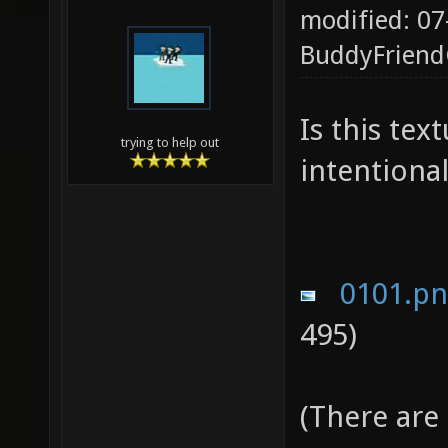
modified: 07
BuddyFrien
Is this te
trying to help out
intentional
0101.p
495)
(There are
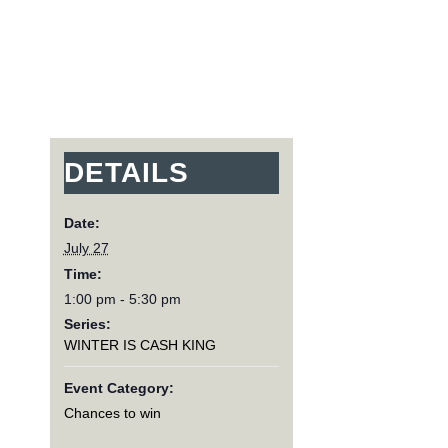
DETAILS
Date:
July 27
Time:
1:00 pm - 5:30 pm
Series:
WINTER IS CASH KING
Event Category:
Chances to win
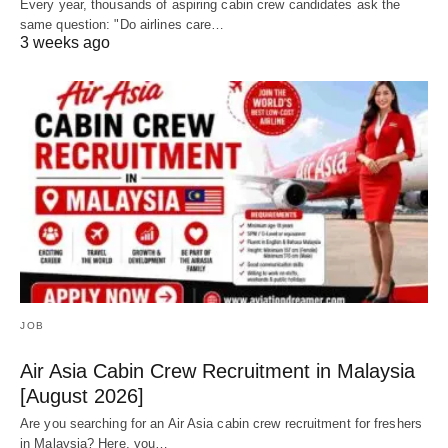
Every year, thousands of aspiring cabin crew candidates ask the
same question: "Do airlines care…
3 weeks ago
JOB
Air Asia Cabin Crew Recruitment in Malaysia
[August 2026]
Are you searching for an Air Asia cabin crew recruitment for freshers
in Malaysia? Here, you…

- _REQUEST_: Apart from the pictures, which are to be omitted, every record must be transcribed exactly.

- _REPLY_:
modified: 07
BuddyFrien
Is this te
trying to help out
intentional
0101.p
495)
(There are
DETAILS
Date:
July 27
Time:
1:00 pm - 5:30 pm
Series:
WINTER IS CASH KING
Event Category:
Chances to win
Every year, thousands of aspiring cabin crew candidates ask the
same question: "Do airlines care…
3 weeks ago
JOB
Air Asia Cabin Crew Recruitment in Malaysia
[August 2026]
Are you searching for an Air Asia cabin crew recruitment for freshers
in Malaysia? Here, you…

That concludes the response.